# Vacuforming



## richak (Feb 9, 2013)

I was wondering if plexiglass works in a vacuform? Specifically, small sheets of plexiglass bought from a craft store like Hobby Lobby.

I need sheets of plastic to be used in a vacuform (or do sheets of anything else work?), PREFERABLY something I don't have to order. Something that I can buy from a store at any given time is most preferable.


----------



## Van (Feb 9, 2013)

Plexi-glass can be vaccu-formed, but it is very difficult. There are better choices for for extremely complicated or intricate moldings. PTFE is the first that comes to mind. I've seen a 3"x3" square drawn over an 18" long 1 1/2" diameter cone, without breaking.

You might also check out a local Model store. Many model Airplane makers use sheets of acrylic to form canopies for thier model planes. I'm assuming that clear is what you are after.


----------



## MPowers (Feb 9, 2013)

The most common material to vac-u-form is high impact polystyrene, commonly between 6 and 20 mil thick. It comes in sheets from 24x24 up to 4x8. 36x72 is one fairly common size. If your machine is smaller, simply find a sheet size that allows the most cuts for your machine. 

Is there a reason you are looking at Plexi for the plastic? It is generally far too thick for good forming. 

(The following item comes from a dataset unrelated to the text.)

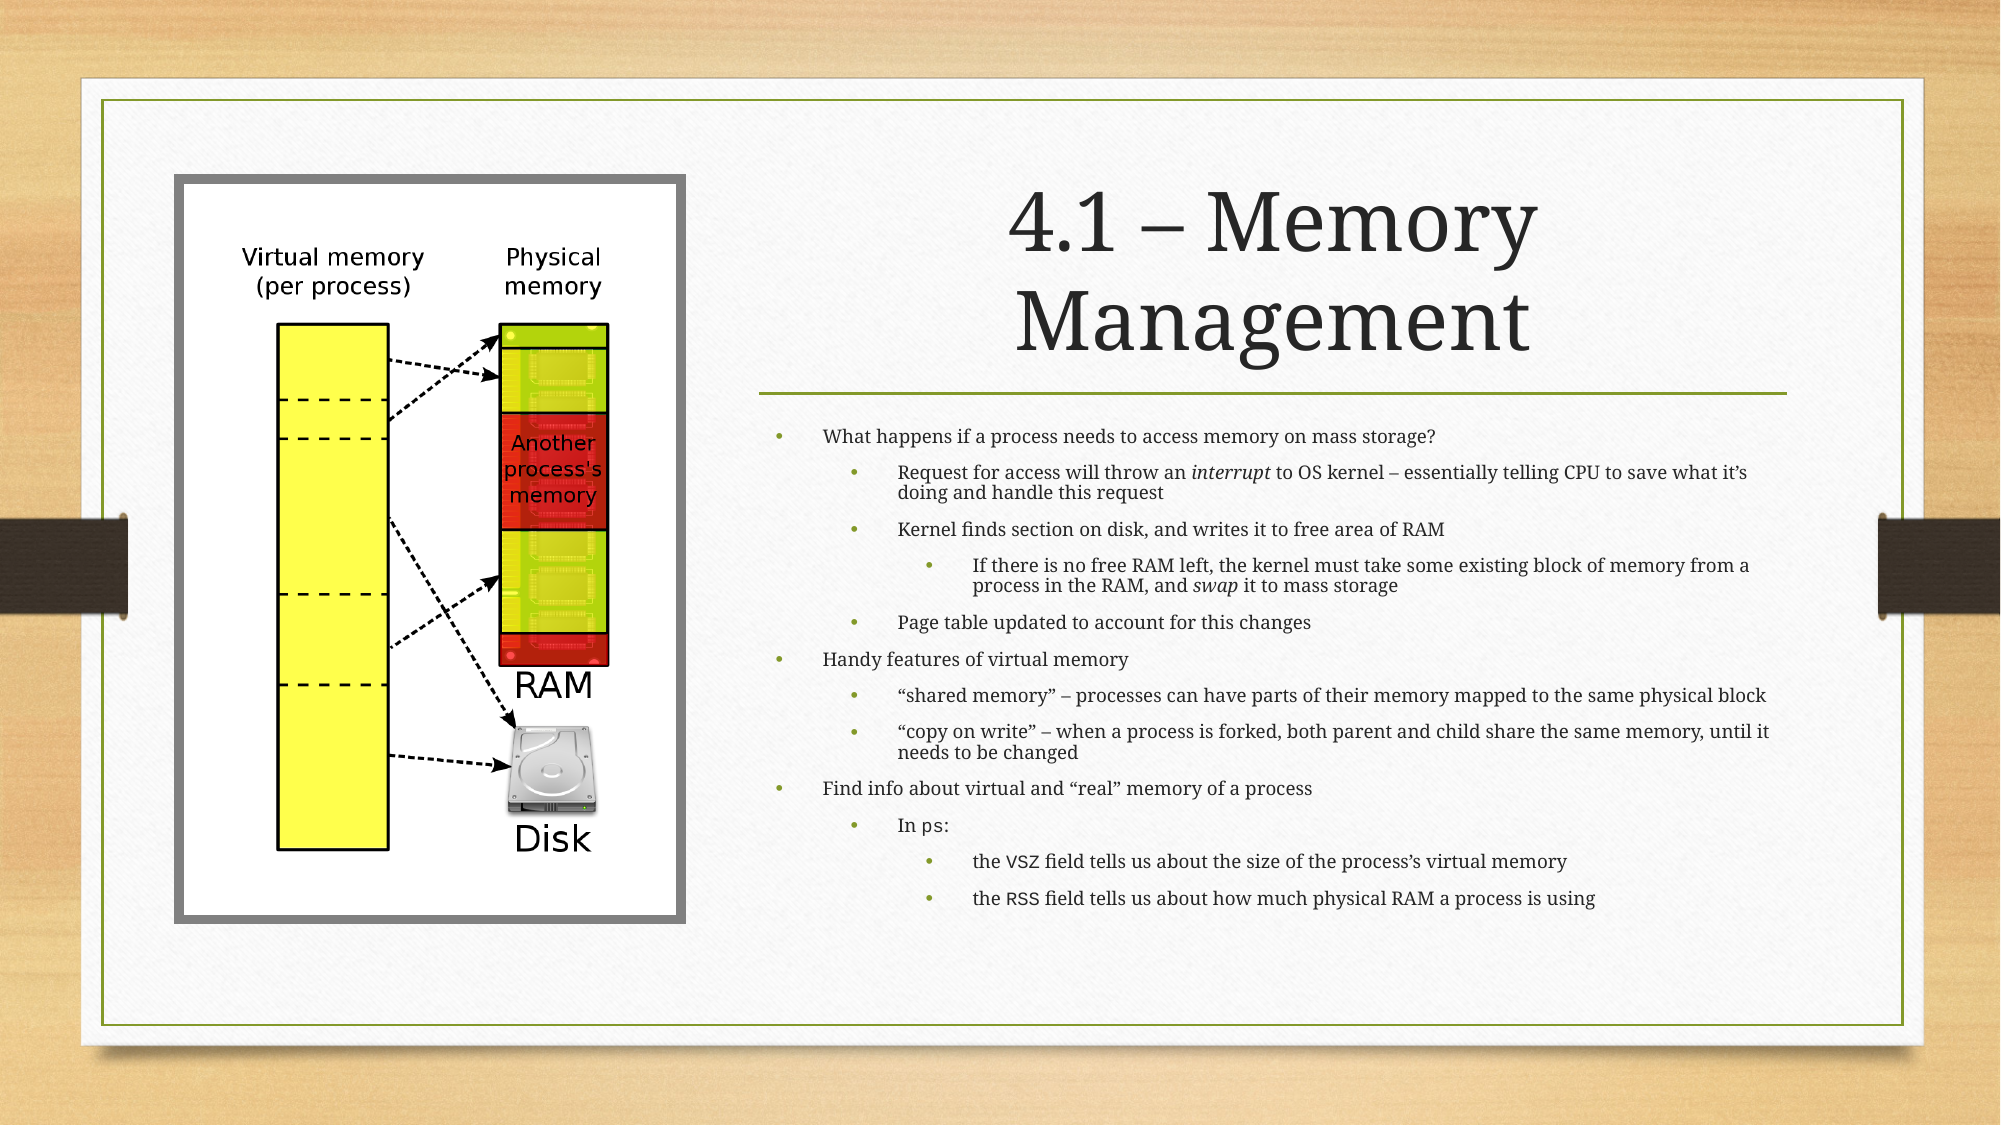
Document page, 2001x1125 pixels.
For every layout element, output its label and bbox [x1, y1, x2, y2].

picture [231, 231, 632, 865]
text_box [0, 0, 2000, 1125]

Check you area for plastic companies, rather than big box or Hobby lobby, et. al.


----------



## richak (Feb 9, 2013)

Thank you both for the help--

I only asked about plexi because I knew I could find sheets of it at a local craft store. Could something like this be vacuformed?: Grafix 12''x12'' .020 Plastic Sheets - 25PK/Clear & paper at Joann.com

The shop at my university just recently got a new vacuform, and it came with plastic sheets that I've already used up. Unfortunately, neither the manual or box could tell me what kind of plastic those sheets were exactly. Whatever plastic I use does not matter, because it will be painted. I just need it fast (which is why I doubt I can order).


----------



## Van (Feb 10, 2013)

There are bigger issues than just looks. .020 is pretty thick to get a decent pull out of. and there isn't any description about what type of plastic that 'grafix' stuff is. I checked thier website and they manufacture all sorts of plastics so knowing exactly what kind that is is very difficult. As Micheal pointed out Polystyrene is the most common type to be used, and most likely what your machine shipped with. A good Arts supply store should have something....... A lot of times people use polystyrene sheeting to make molds for Ceramics. If there is a city anywhere near you you should be able to find a plastics sotre like Dap, or someone who manufactures signs They are going to carry a stock of Polystyrene at the least, and might even have others available.


----------



## Footer (Feb 10, 2013)

Quality Extrusion Inc
1904 Willow Street
Mankato, MN 56001
(507) 387-4131

Call these guys.


----------



## venuetech (Feb 10, 2013)

Vacuum Formed Plastics in Minnesota (MN) on ThomasNet.com


----------



## BrianWolfe (Feb 12, 2013)

Plexiglass is kind of a generic term for clear plastic. It is usually acrylic. Acrylic does vac-form if it is extruded but it tends to be a bit brittle and might crack after heat forming. A better choice is clear PETG which is the same plastic used in commercial water bottles. Styrene is ok. Clear pvc is better. Polycarbonate is the best for strength but the most difficult to vacuum form and expensive. Uvex(CAB) vacuum forms beautifully but is expensive and harder to find.


----------